- **Data to examine**

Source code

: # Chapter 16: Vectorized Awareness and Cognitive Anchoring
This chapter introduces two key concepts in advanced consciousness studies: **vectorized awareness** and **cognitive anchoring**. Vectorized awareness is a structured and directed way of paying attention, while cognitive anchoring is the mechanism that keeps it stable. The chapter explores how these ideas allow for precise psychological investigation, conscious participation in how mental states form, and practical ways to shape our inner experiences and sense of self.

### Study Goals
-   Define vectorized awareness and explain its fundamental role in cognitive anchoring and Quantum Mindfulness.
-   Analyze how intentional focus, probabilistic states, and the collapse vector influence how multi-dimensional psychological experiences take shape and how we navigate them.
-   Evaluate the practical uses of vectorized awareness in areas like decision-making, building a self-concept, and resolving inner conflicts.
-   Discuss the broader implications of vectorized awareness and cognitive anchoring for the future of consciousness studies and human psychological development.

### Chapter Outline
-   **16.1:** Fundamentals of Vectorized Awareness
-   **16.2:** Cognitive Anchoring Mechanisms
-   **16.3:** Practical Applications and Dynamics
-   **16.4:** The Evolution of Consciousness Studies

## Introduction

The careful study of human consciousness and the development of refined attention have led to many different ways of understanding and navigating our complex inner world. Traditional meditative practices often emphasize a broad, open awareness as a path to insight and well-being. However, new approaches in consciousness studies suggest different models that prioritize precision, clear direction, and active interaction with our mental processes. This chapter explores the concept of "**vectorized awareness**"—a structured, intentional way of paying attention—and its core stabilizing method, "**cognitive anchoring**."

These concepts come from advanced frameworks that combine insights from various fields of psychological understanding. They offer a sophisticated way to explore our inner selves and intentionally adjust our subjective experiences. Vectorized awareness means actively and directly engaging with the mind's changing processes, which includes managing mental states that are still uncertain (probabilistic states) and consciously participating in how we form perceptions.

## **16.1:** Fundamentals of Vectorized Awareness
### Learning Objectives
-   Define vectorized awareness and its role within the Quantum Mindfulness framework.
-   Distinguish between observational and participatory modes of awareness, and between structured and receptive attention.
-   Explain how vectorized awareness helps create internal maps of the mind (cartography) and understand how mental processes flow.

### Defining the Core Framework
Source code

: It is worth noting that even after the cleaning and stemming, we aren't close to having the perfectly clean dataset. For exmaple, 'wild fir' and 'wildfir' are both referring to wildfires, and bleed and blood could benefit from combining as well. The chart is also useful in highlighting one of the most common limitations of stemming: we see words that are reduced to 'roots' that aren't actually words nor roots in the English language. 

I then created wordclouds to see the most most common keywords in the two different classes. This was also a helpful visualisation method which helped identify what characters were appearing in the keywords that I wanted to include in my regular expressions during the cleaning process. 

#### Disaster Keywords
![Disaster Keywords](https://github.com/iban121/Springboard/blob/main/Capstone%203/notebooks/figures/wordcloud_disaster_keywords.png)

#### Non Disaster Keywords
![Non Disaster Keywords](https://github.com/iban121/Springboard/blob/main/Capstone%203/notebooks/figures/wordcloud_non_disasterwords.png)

- **Problem requirements**
Turn the stretch of the data from the line containing "### Study Goals" through the line containing "and Quantum Mindfulness." into a numbered list, skipping any blank lines.

- **Finished task**
1. ### Study Goals
2. -   Define vectorized awareness and explain its fundamental role in cognitive anchoring and Quantum Mindfulness.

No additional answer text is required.